Other Subjects

Queens Paideia’s daily program includes classes in subjects that round out our students’ education and enhance their adult lives. These classes, though non-core subject areas, are constructed and implemented with the same degree of thought and detail found in the major components of our program. They are opportunities for students to learn new and enriching content and to apply their growing body of skills from other areas.

Art

Students experience art at Queens Paideia as a joyous means of expression, collaboration, and building on their component skills. They learn about shapes (2- and 3-dimensional), color (mixing, juxtaposition, and impact), and dimension (perspective, foreground and background, shading) and how to implement these elements through projects involving various media. An annual progression of art projects typically includes drawing, painting, collage, mosaics, sculpture, photography, fiber arts, calligraphy, and printmaking. In all instances, students look at how notable artists have used these components to communicate their ideas and are given creative license to express their own.

Belief Systems

Beliefs underlie not only our attitudes toward religion but also day-to-day experiences like what we eat and how we regard food, how we view people of other cultures, our feelings about birth and death, and issues surrounding social relations. Through respectful discussions, readings, presentations, guest speakers, sensory experiences, and writing assignments, Queens Paideia’s Belief Systems class guides students to explore what they believe and to analyze and evaluate differing opinions and sources.
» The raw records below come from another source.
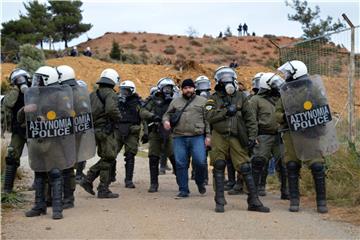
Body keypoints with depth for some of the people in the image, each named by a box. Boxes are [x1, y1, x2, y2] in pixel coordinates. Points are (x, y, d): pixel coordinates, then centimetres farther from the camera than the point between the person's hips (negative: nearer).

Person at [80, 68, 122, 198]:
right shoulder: (110, 94, -12)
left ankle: (88, 179, 12)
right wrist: (118, 117, -11)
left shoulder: (93, 94, 13)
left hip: (95, 129, 8)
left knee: (105, 158, 19)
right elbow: (111, 109, -28)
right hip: (106, 130, -8)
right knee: (108, 159, 1)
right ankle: (103, 190, 4)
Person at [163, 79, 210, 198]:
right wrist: (166, 120, -6)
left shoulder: (202, 101, 9)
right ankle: (183, 190, 12)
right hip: (179, 138, 2)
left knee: (200, 162, -11)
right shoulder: (175, 101, 15)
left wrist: (208, 135, -3)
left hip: (197, 137, -2)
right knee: (181, 164, 2)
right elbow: (167, 114, 18)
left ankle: (200, 182, 18)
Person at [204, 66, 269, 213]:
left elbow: (250, 118, 6)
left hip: (237, 138, 0)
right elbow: (208, 115, -10)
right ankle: (219, 201, 12)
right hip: (219, 137, 0)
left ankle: (254, 201, 3)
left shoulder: (241, 97, 10)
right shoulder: (214, 98, 6)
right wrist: (226, 111, -14)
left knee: (245, 167, -3)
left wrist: (252, 136, -2)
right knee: (219, 168, 3)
All students at QPS participate in Belief Systems, with content and activities adjusted to age and skill levels, because it is a forum in which they can tie together their skills (including critical thinking) and knowledge from core academic and nonacademic areas and share with each other their ideas about issues that directly touch their lives.

Movement Education

Movement Education at Queens Paideia promotes lifelong habits of fitness, good nutrition, and general health maintenance. The program centers on developing student fitness and coordination skills, awareness about personal space, and control of the body. Students learn through activities that they can do on their own and with others, like stretching and running, strength- and endurance-building, cardio enhancement, yoga, zumba, and more. In addition, students learn about the importance of good nutritional and sleep habits, and the ways in which physical condition impacts emotional states, energy level, and the ability to learn.

Our goal is for students to take ownership for how they regard and treat their bodies. While movement education at QPS occurs during dedicated afternoon periods, it also occurs throughout the day as relevant topics arise, for example, in science and lunch/recess.

Music Theory/Appreciation

Music enriches lives, and is an even greater source of pleasure when one is an active listener who seeks to understand what a composer or musician is trying to accomplish through techniques, patterns, and language. Queens Paideia’s students have the opportunity to become active listeners, and appreciators, of the varied forms of music in our rich western musical traditions (classical, jazz, blues, folk, rock, pop) and in other lands and cultures and throughout history. Students learn to identify musical forms, instruments, styles, important composers, and seminal works from around the world and in key periods of music’s development. They learn to recognize and apply basic and universal elements of music—rhythm, notes, pitch loudness, and meter—and develop an ear for how music can express emotions and ideas.

Spanish

Through Queens Paideia’s low student-teacher ratio, our students participate in immersion Spanish classes and work on varied activities—vocabulary-building exercises, verb conjugation, grammatical gender, early conversation, and reading and writing. Their growing ability to speak and understand Spanish, and to read and write it, results in a basic understanding of how the language works.

As students gain confidence and skills, they move on to more challenging activities, like translations, plays and other role-playing scenarios, book reports, dictations, and online programs. They practice and use more advanced grammar, including irregular verb conjugation and tenses, and are encouraged to speak as much as possible. Our instructor, a native speaker, speaks and responds solely in Spanish and is assisted by a Spanish-speaking learning aide. Native speakers benefit, too, as they work on their pronunciation and literacy skills by focusing on correct grammar, spelling, advanced conversation, and reading and writing.

Spanish language classes at QPS are grounded in real-life situations, such as going to the restaurant, shopping, communicating with friends and family, and visiting and learning about Spanish-speaking countries and cultures. They are an integrated component of Queens Paideia’s Social Studies program, a vehicle through which students can learn about culture—food, celebrations, music, beliefs, and so forth—around the world and, just as important, appreciate a significant portion of the diversity that defines Queens.